Cornwall and Devon Walks with Julia Bradbury- ITV, Wednesday, 8pm
And those feet just keep on walking. This week, Bradbury’s never-ending hike takes her to a vineyard in Totness and a massive house in Dartmouth that once belonged to Agatha Christie. Yomping travelogues such as this have been parodied so often over the years – by Alan Partridge in particular – you would think they’d be dead in the water. But no, they march on undaunted, impervious to satire. What with this, Lumley’s programme and John Nettles’ preposterously narrated Channel 4 series, there can’t be a single square inch of Devon and Cornwall that hasn’t been explored on TV by now. Enough already. The logical next step: Gregg Wallace floating alone in the infinite depths of space.
Extraordinary Escapes with Sandi Toksvig – Channel 4, Wednesday, 9pm
I wish I was making this up for hilariously satirical effect, but here’s yet another cosy jaunt around the British Isles. If you happened to read last week’s column, then you may dimly recall the drill: each week, Toksvig and a famous female pal visit remote British locations and stay in unusual lodgings. Toksvig provides a few pertinent historical titbits. Sometimes they drink cocktails. There is literally nothing more to it than that. Her minibreak companion this time around is Jessica Hynes. An affable duo, they luxuriate in a lovingly restored 19th century windmill, an 18th century farmhouse located in the middle of a nature reserve, and a stylish glass-fronted beach house. So that’s nice, isn’t it?

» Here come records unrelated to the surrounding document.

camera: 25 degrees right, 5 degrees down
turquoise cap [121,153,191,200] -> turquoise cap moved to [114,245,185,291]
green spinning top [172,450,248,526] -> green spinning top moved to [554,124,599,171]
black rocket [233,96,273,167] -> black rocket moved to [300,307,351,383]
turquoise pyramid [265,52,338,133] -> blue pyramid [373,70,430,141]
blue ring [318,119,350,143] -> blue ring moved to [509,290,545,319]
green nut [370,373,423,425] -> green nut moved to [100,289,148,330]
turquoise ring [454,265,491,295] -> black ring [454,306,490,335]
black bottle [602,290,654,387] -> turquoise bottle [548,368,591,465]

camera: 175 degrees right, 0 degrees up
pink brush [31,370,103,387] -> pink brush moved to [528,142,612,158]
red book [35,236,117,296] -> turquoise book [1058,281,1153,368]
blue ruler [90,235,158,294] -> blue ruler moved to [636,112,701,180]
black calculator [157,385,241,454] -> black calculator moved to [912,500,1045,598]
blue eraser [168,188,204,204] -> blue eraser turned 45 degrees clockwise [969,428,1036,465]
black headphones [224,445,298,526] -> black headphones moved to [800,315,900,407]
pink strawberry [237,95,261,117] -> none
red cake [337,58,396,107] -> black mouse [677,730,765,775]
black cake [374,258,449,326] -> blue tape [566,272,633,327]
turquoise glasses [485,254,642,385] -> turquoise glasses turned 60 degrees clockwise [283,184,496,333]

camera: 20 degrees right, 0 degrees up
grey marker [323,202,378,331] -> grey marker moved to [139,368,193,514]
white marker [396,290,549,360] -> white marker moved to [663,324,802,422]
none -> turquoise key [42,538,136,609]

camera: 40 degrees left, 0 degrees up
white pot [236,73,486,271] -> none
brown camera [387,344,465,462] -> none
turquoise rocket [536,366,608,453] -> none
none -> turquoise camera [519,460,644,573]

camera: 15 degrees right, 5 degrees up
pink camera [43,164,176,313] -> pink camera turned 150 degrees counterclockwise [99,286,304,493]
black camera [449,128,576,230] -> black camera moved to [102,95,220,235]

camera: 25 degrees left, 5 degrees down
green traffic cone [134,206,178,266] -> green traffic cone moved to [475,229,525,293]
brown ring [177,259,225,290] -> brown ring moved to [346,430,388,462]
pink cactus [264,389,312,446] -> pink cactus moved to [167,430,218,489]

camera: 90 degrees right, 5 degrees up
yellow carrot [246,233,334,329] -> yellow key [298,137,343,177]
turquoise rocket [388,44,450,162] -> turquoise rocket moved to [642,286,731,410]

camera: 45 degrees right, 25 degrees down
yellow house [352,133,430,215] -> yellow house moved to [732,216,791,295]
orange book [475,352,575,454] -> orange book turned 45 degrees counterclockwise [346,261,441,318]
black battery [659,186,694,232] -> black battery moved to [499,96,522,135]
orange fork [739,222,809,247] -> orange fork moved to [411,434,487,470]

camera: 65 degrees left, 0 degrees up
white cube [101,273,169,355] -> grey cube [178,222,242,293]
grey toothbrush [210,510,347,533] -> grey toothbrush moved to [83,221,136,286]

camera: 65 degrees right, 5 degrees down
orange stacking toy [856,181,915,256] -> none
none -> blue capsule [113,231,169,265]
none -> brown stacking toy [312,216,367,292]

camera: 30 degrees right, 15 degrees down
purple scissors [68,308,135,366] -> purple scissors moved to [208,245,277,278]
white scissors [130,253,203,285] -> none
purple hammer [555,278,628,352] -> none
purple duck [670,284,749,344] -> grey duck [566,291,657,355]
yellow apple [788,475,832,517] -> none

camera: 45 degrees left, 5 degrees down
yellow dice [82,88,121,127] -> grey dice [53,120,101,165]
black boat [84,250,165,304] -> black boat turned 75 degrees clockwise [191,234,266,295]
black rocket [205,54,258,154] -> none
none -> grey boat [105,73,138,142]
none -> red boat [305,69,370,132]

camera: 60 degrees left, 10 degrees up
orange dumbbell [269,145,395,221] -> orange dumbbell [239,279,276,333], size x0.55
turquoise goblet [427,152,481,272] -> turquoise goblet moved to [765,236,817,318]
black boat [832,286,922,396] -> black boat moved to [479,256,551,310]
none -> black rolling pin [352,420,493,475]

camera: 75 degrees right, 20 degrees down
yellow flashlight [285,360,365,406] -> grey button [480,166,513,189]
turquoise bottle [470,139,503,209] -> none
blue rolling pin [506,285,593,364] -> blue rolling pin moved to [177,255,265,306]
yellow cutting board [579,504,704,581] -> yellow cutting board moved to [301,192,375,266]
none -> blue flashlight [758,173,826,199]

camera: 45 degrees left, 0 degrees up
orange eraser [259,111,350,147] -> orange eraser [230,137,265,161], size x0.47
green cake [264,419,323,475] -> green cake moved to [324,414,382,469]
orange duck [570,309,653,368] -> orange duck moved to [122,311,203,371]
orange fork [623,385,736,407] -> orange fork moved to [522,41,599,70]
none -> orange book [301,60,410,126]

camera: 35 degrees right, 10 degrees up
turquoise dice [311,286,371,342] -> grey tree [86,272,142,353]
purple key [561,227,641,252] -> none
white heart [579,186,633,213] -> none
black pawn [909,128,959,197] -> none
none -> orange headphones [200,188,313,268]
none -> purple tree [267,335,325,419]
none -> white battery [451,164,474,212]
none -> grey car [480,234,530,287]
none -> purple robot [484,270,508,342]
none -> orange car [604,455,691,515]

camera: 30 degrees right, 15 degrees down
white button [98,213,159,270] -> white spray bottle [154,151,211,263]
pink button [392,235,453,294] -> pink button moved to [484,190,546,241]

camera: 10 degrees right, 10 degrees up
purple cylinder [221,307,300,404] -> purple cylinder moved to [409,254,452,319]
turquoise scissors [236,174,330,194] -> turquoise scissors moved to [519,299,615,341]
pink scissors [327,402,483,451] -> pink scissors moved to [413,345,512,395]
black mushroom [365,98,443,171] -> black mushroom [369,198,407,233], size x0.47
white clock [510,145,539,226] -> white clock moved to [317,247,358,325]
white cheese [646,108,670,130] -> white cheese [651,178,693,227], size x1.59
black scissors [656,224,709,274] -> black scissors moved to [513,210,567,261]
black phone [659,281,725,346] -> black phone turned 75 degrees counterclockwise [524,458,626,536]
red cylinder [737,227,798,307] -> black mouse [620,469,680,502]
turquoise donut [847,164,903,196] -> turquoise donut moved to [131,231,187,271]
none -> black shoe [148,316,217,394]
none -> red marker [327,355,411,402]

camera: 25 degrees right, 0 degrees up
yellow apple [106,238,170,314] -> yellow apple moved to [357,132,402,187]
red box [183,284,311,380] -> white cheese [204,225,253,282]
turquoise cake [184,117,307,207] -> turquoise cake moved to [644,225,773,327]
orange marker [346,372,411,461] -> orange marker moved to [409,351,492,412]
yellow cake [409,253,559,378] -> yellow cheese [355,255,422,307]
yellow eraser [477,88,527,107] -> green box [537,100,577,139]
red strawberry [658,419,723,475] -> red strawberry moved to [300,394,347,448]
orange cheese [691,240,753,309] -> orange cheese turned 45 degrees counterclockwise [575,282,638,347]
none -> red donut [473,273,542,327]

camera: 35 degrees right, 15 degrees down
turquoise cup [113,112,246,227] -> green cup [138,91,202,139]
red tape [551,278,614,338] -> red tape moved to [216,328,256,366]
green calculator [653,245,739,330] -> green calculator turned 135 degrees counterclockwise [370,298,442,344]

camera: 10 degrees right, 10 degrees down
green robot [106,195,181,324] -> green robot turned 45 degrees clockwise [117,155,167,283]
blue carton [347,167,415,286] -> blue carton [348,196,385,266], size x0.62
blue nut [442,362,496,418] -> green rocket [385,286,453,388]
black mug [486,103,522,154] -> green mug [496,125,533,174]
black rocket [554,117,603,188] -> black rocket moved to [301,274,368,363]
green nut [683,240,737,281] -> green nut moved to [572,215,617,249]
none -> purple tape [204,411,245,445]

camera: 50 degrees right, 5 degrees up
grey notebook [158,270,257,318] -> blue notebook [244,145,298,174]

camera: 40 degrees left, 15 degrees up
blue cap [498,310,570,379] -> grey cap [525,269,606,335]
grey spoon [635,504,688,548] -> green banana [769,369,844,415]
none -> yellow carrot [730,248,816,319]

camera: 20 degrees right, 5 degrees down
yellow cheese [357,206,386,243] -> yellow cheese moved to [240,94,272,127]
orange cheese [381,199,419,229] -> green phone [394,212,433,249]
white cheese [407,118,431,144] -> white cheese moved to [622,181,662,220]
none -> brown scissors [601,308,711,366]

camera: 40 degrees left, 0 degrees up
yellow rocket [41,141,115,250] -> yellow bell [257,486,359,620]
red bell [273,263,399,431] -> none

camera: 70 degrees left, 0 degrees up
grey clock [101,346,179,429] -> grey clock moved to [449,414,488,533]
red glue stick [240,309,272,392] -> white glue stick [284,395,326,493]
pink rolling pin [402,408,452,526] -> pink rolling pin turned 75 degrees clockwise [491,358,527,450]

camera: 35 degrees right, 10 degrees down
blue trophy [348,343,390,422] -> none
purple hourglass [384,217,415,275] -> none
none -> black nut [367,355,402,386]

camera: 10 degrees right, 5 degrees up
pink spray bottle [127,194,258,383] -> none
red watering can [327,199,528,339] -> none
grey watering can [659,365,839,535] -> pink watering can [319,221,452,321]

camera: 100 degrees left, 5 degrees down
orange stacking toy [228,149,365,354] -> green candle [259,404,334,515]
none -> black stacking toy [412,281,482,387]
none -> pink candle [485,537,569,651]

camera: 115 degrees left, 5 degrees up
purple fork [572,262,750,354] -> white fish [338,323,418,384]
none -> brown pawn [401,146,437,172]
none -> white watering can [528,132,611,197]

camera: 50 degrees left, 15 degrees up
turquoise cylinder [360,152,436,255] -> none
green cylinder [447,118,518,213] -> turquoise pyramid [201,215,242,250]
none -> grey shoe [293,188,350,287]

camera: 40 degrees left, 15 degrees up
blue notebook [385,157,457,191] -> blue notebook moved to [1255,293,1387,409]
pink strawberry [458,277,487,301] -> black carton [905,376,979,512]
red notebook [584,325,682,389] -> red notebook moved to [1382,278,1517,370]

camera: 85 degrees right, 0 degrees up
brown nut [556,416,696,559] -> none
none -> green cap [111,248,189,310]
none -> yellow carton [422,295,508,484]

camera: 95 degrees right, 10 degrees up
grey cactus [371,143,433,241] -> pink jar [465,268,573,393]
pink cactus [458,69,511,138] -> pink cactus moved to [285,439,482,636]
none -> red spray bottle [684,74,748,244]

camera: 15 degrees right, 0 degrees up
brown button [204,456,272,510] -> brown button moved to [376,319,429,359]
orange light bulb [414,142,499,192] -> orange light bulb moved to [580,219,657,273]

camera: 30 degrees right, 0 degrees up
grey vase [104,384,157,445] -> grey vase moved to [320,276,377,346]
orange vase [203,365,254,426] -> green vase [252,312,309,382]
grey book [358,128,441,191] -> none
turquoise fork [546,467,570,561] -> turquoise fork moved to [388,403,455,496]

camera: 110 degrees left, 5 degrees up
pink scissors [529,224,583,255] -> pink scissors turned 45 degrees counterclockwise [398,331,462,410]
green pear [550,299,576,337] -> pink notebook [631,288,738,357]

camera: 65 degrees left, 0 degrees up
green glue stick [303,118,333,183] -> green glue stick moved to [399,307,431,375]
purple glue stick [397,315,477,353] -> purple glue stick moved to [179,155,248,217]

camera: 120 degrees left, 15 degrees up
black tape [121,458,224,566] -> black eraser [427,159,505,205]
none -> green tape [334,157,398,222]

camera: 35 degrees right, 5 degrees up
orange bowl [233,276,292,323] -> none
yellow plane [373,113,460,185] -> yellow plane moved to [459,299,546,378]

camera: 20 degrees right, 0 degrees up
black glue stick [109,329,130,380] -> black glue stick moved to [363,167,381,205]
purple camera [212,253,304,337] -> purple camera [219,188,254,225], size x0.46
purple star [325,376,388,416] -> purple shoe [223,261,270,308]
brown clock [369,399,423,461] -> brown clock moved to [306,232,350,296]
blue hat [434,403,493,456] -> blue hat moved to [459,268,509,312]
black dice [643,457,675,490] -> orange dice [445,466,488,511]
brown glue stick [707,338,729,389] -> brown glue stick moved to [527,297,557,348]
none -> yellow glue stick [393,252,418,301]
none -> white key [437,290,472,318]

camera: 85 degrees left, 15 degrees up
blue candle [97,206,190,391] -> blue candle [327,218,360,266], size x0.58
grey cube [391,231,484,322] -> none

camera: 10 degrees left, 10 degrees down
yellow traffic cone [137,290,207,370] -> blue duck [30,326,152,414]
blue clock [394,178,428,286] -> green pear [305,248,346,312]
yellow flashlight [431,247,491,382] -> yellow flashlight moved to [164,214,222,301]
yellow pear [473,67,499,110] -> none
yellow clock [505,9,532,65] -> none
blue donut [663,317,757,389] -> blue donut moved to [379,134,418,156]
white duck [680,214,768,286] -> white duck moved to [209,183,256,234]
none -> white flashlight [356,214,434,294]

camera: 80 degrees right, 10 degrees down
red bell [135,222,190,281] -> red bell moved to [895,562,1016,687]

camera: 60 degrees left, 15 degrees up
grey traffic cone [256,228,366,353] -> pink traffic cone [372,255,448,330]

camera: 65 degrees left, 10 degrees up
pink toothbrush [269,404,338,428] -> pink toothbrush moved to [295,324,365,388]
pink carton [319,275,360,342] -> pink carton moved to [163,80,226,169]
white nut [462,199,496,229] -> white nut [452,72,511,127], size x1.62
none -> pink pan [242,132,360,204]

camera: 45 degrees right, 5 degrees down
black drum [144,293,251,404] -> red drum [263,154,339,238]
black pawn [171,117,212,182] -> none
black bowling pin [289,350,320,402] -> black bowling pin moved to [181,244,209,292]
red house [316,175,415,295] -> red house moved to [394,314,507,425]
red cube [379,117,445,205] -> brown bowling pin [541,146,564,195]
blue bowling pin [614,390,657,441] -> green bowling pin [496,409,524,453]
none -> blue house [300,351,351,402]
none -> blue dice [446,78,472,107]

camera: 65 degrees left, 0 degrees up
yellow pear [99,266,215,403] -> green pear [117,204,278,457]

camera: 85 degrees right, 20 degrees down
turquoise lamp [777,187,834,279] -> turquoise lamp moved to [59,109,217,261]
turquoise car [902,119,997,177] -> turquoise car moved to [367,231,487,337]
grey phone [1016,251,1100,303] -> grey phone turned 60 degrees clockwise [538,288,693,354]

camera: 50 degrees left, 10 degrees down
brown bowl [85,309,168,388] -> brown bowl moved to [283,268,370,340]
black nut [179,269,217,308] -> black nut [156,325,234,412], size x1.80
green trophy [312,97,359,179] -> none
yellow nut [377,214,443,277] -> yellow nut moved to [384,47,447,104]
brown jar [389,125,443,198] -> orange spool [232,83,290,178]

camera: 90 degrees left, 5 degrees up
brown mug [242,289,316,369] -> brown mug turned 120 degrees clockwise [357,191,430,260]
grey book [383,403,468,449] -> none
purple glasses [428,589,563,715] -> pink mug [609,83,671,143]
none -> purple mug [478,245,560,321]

Later…with Jools Holland – BBC 2, Friday, 10pm
It is time, once again, to visit Holland’s south London recording studio, as he returns with yet another lockdown series of this unstoppable live music show. His first guest of 2021 is the critically acclaimed singer-songwriter and poet Arlo Parks, who performs a track from her Collapsed in Sunbeams album while highlighting some of her musical influences via clips from the Later archive. Meanwhile, Kings of Leon perform some new material from their Nashville studio, and electro-punk duo Sleaford Mods provide a performance of their single, Mork n Mindy, which they describe as: “the sound of the central heating and the dying smells of Sunday dinner in a house on an estate in 1982.”